Cloudera released a lot of things around Apache NiFi recently! We just released Cloudera Flow Management (CFM) 2.1.1 that provides Apache NiFi on top of Cloudera Data Platform (CDP) 7.1.6. This major release provides the latest and greatest of Apache NiFi as it includes Apache NiFi 1.13.2 and additional improvements, bug fixes, components, etc. Cloudera also released CDP 7.2.9 on all three major cloud platforms, and it also brings Flow Management on DataHub with Apache NiFi 1.13.2 and more. Let’s have a look at the main highlights of these releases.
NiFi’s monitoring
These new releases provide many new features to extend the range of capabilities you have to monitor your NiFi instances and flows. Some of these new features are:
- Prometheus endpoint: NiFi now exposes an endpoint allowing Prometheus to collect monitoring data about NiFi instances and running flows and giving you the ability to create very custom dashboards.
- QueryNiFiReportingTask: this new reporting task allows you to run SQL queries against the internal monitoring data stored by NiFi (metrics, status, bulletins, provenance, etc.) and define a sink for where the data should go (Kafka, Site to Site, Prometheus, a database, etc.).

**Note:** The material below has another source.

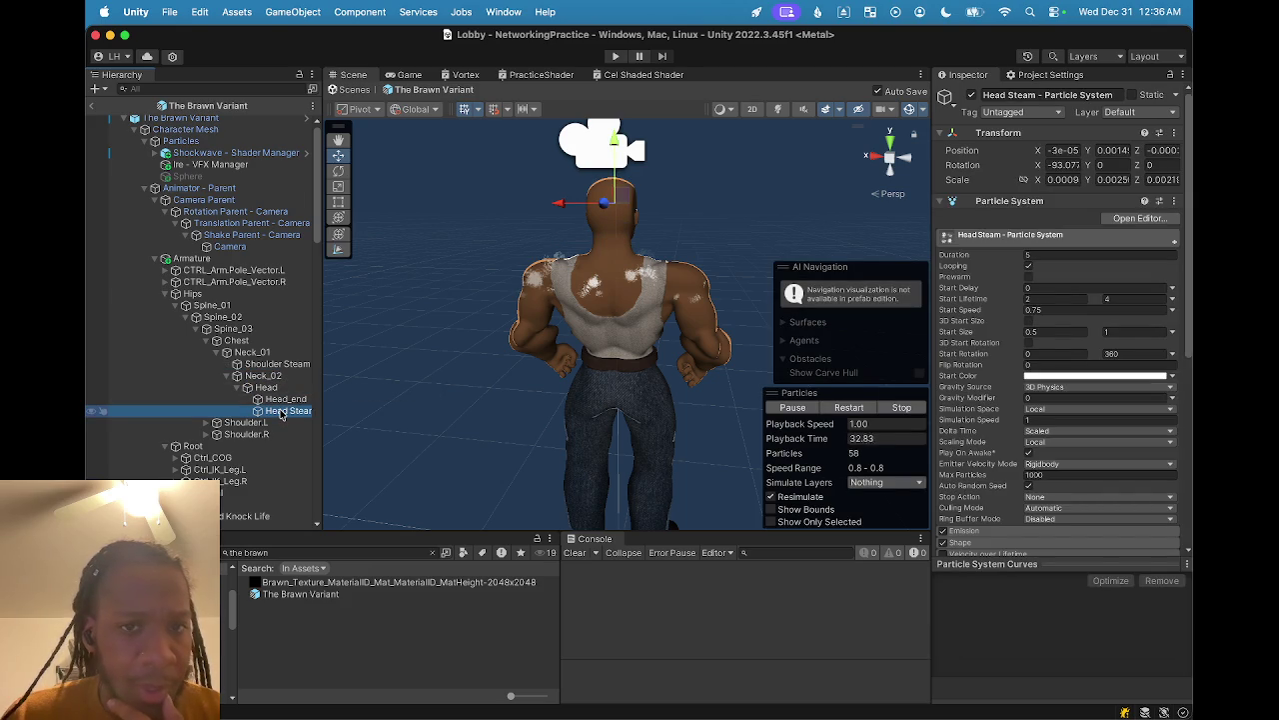
click(282, 413)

This offers a really nice integration with Flink’s Streaming SQL Builder to run SQL queries on top of data streams to monitor NiFi and generate alerts.
- Status History: NiFi now provides Nodes Status History information with many metrics about how the NiFi nodes are performing. Also, all the Status History data can be persisted across restarts of NiFi, which greatly improves the monitoring capabilities of your deployments.

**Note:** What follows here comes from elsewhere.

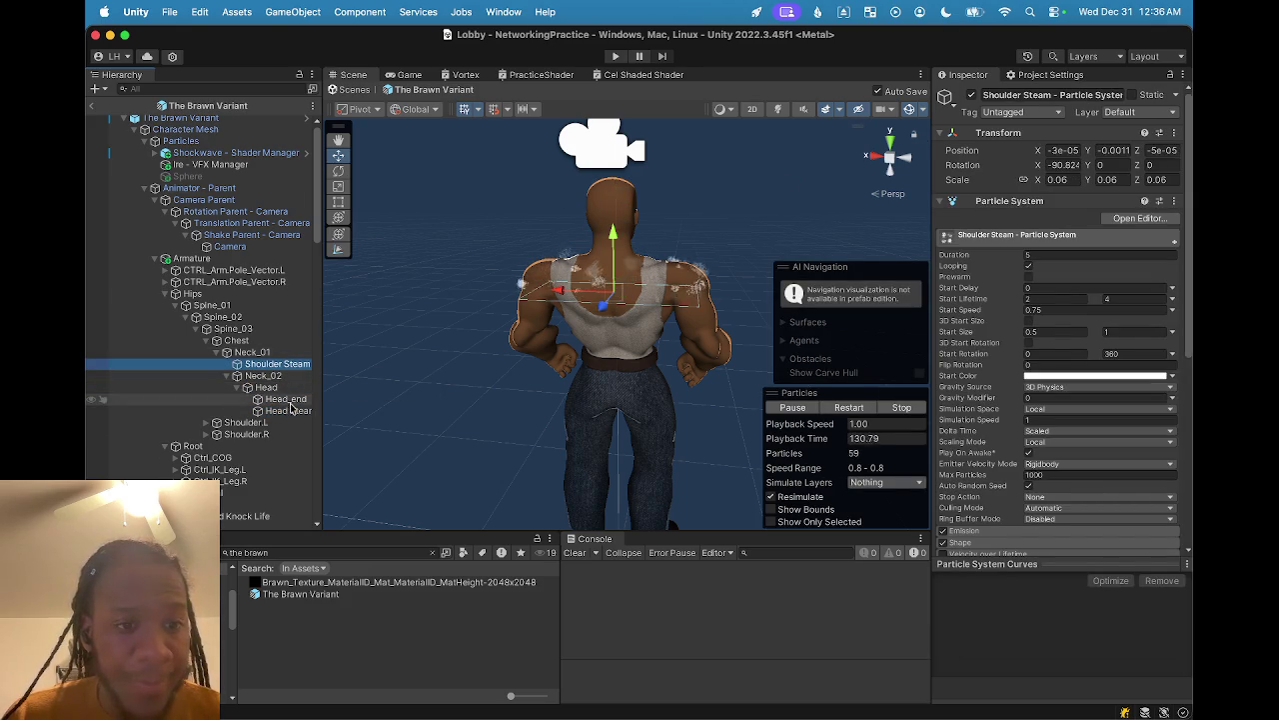
click(289, 403)
click(294, 411)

- Prometheus Reporting Task: you can expose specific pieces of your flow to Prometheus to have very fine-grained dashboards showing very specific metrics of the most critical components of your flows.
If you missed it, Cloudera gave a webinar about NiFi’s monitoring capability, and you can watch the replay on demand.
NiFi’s user experience
- Run Once: you can now right-click on a processor and click “Run Once” instead of starting the processors and stopping it right away when building flows during the development phase.
- Empty all queues: you can now empty all queues of a process group in one click. This capability will recursively remove all the flow files contained in the relationships assuming you have the permissions to do so.
- Import flow definition: by dragging and dropping a process group on the canvas, you can now easily import a flow definition that you exported in another environment. You start by right-clicking on the process group and selecting “Download flow definition” – that’s how you can import your flows in the DataFlow service and run NiFi on Kubernetes!
NiFi’s components
We’re adding no less than 40 new components (processors, controller services, and reporting tasks) in NiFi since the previous CFM 2.0.4 release. Cloudera commits to provide you with the best options to move data from any system to any other system. Among these 40 new components, you may be interested in the processors to interact with Microsoft Azure Data Lake Storage or the new ScriptedTransformRecord processor allowing you to define very business-specific transformations when processing your data in NiFi. We’re also adding a distributed cache based on Hazelcast to have a truly distributed cache embedded into NiFi.
You can have a look at the release notes for more details. We hope you’ll enjoy these new releases, and you can get NiFi clusters up and running in Amazon Web Services, Microsoft Azure, and Google Cloud in no time! Give it a try!